In practice, 28% of active duty spouses still reported having to get a new license after their last PCS in a 2024 DoD survey. If a licensing board pushes back, the Justice Department has sent letters to all state licensing authorities reminding them of their obligations. Contact your branch’s legal assistance office if you run into resistance.


Hiring Our Heroes Military Spouse Fellowship

If you’re looking to re-enter the civilian workforce, the Hiring Our Heroes Military Spouse Fellowship is a 12-week paid fellowship that places you with a host company in your field.

Current stats: 91% job offer rate for fellows. Average starting salary: $70,000.

Applications close annually in September. If the window is closed, get on the interest list now. Visit hiringourheroes.org/msfp.


MWR and ITT: The Benefits Nobody Talks About

MWR (Morale, Welfare, and Recreation) programs offer discounted fitness, recreation, and leisure activities: gyms, pools, bowling alleys, golf courses, outdoor gear rentals.

ITT (Information, Tickets & Travel) — often inside the MWR building — is where military families get:

  • Discounted theme park tickets (Disney, Universal, SeaWorld — often 20–40% below gate price)
  • Discounted concerts and sporting events
  • Vacation cabins at military recreation areas — beachfront and mountain properties at subsidized rates
  • Travel planning help for OCONUS trips

These discounts are not advertised publicly. Walk into your installation’s ITT office or check the MWR website. Savings on theme park tickets alone can exceed $100 per visit for a family of four.

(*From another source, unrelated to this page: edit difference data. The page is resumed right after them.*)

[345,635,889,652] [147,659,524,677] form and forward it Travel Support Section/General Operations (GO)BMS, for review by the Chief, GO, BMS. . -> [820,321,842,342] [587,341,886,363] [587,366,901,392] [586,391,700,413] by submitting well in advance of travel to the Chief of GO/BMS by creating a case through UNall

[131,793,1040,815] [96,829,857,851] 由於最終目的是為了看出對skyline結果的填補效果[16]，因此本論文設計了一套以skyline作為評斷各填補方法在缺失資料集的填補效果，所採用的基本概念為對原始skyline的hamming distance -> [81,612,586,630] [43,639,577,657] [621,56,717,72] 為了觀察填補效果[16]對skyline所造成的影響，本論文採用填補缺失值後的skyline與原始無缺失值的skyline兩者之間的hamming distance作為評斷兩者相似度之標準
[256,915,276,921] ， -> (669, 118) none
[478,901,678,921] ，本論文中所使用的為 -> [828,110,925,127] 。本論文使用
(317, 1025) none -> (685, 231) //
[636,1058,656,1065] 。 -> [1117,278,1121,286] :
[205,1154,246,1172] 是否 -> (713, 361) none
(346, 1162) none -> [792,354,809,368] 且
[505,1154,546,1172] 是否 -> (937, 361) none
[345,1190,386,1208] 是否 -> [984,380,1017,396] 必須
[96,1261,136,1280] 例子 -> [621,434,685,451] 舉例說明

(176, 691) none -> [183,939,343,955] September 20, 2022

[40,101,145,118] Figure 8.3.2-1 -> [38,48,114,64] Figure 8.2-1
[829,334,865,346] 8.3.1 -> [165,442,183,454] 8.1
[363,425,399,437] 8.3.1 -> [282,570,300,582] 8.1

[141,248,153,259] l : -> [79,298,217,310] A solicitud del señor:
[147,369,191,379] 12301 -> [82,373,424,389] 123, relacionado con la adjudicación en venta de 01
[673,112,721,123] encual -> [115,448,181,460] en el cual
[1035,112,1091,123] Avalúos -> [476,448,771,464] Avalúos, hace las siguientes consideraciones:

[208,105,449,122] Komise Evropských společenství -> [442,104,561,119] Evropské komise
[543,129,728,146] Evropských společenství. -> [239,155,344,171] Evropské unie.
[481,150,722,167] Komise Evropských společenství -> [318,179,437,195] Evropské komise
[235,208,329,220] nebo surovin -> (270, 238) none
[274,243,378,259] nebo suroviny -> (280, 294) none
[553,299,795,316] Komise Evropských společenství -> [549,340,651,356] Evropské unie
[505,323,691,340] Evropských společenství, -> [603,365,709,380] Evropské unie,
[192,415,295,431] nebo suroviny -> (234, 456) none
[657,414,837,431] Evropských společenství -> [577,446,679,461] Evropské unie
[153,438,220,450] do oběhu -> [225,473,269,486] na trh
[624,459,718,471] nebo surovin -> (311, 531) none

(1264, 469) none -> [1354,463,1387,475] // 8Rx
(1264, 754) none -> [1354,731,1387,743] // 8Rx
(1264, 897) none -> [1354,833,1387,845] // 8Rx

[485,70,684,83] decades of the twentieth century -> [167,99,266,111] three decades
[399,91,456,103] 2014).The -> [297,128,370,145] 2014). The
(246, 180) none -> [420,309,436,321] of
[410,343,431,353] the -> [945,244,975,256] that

Commissary and AAFES/NEX Access

The commissary sells groceries at cost plus a small surcharge — typically 20–30% below civilian grocery prices. For a family spending $800 a month on food, that adds up fast.

AAFES (Army & Air Force Exchange Service) and NEX (Navy Exchange) are tax-free department stores. No sales tax is the headline, but they also price-match major retailers and run military-exclusive sales.

Online ordering at ShopMyExchange.com (Army/Air Force) and MyNavyExchange.com (Navy) — available for OCONUS families who want to order from stateside.


What Changes at PCS, Deployment, and Separation

PCS:

  • Re-verify DEERS enrollment and ID card status at the gaining installation
  • Update Tricare region and primary care manager before the move
  • Visit the new MWR and ITT office — programs and discounts vary by location
  • SECO can help restart a job search in the new area

Deployment:

  • Keep your POA current — JAG can update it fast
  • SECO offers additional support programs for spouses during deployment
  • Some MWR programs offer deployment-specific pricing (free or reduced gym access)

Separation:

  • TAMP covers qualifying families for 180 days post-separation — eligibility depends on the type of separation
  • Commissary and exchange access ends at separation unless the servicemember meets certain criteria (20+ years, disability rating, etc.)
  • MyCAA eligibility ends when the servicemember leaves active duty

Three Things to Do This Week

  1. Go to myseco.militaryonesource.mil — check MyCAA eligibility, schedule a counseling session, and start the scholarship application if you qualify.
  2. Check your state’s license portability rules — if you’ve PCS’d recently and had to re-license, contact JAG for help invoking your SCRA rights.
  3. Check the MLA database at mla.dmdc.osd.mil — confirm you’re listed as a covered borrower, then call your credit card issuer about annual fee waivers.

These three steps take less than an hour. The benefits they unlock can be worth thousands of dollars a year.


Information verified as of April 2, 2026. Military spouse benefit programs update periodically — confirm current eligibility at myseco.militaryonesource.mil and mycaa.militaryonesource.mil (MyCAA).